Original Article Information

  • Original Authors: arXiv Author Team
  • Source: arXiv (published on June 2, 2026)
  • Original Title: Denoise First, Orthogonalize Later: Understanding Momentum in Muon via Spectral Filtering
  • Original Link: http://arxiv.org/abs/2606.03899v1
2

Section 02

The Rise of the Muon Optimizer and Theoretical Gaps

The Muon optimizer has recently demonstrated strong empirical performance in large language model training, attracting widespread attention. However, key theoretical questions remain unresolved: what exactly is the role of momentum in Muon? Existing analyses either remove momentum to study spectral updates in isolation, or retain momentum but fail to explain why it improves performance. This theoretical ambiguity limits understanding of Muon's working principles and hinders further optimization and expansion.

3

Section 03

Core Finding: Momentum as a Spectral Filter

The paper fills the gap through rigorous theoretical analysis: momentum in Muon is actually a spectral filter. Under the model where gradients are decomposed into structured signals plus random disturbances, momentum amplifies persistent signal components through temporal cumulative averaging and weakens random disturbances with inconsistent directions; in the spectral domain, this manifests as enhancing the eigenvalues of dominant signals and suppressing those of noise.

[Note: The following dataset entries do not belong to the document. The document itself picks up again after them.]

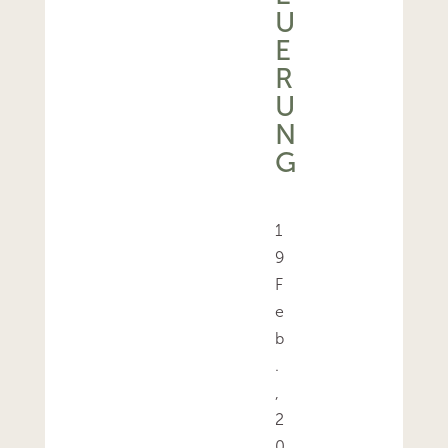
U
E
R
U
N
G
1
9
F
e
b
.
,
2
0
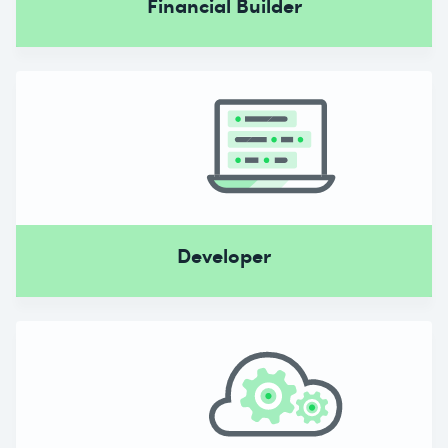
Financial Builder
Developer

The filtering effect of momentum amplifies the spectral gap between signals and disturbances, which is crucial for orthogonalization—orthogonalization relies on the stability of the singular subspace of the input matrix. A small spectral gap easily leads to significant changes in singular vectors due to disturbances, while an amplified spectral gap stabilizes the singular subspace of the matrix passed to the orthogonalization step, making updates more reliable and consistent.

4

Section 04

Importance of Order: Denoise First, Orthogonalize Later

The paper proves the criticality of the operation order: applying momentum before orthogonalization provides a stronger guarantee of alignment with gradient signal components compared to reversing the order or removing momentum entirely.

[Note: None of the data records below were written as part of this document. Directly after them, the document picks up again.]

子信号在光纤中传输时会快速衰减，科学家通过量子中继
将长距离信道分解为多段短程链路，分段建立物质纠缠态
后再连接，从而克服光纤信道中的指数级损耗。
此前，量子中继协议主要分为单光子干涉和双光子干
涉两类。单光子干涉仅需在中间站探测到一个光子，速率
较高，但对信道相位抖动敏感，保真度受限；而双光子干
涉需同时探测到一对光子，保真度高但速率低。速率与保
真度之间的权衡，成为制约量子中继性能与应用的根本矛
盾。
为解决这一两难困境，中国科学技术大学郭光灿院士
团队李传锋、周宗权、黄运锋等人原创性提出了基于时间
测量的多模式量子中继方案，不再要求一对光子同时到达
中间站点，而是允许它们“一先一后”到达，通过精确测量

This explains the excellence of Muon's 'momentum first, orthogonalization later' design: this order ensures that the matrix input to orthogonalization has been purified, with its main structure reflecting the true optimization direction rather than noise.

5

Section 05

Experimental Verification and Hyperparameter Tuning

The theoretical analysis has been verified on diverse tasks (including large language model pre-training), and the experimental results are highly consistent with theoretical predictions, supporting the interpretation of momentum as a spectral filter.

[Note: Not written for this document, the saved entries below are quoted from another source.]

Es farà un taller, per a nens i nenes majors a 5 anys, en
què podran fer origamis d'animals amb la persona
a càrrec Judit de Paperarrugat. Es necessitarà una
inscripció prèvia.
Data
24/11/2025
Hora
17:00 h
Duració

Based on this understanding, researchers can adjust Muon's hyperparameters (such as momentum coefficient, orthogonalization frequency) in a targeted manner to achieve better performance on specific tasks.

6

Section 06

Broader Significance of the Research

The significance of this work goes beyond Muon itself: it provides a theoretical starting point for understanding the role of momentum in matrix-based optimizers. Many modern optimizers (such as Shampoo, SOAP) involve matrix operations and momentum accumulation, and this analytical framework can be extended to these scenarios to help understand their effectiveness and improvement directions.

7

Section 07

Implications for Practice

Implications for large model training engineers and researchers:

  1. Confirm the importance of momentum in matrix optimizers; it should not be easily removed or simplified.
  2. Theoretical basis for adjusting momentum parameters: essentially, it is adjusting the cutoff frequency of the spectral filter.
  3. The principle of 'denoise first, orthogonalize later' may be applicable to the design of other multi-step optimization algorithms; attention should be paid to the interaction effects between technologies.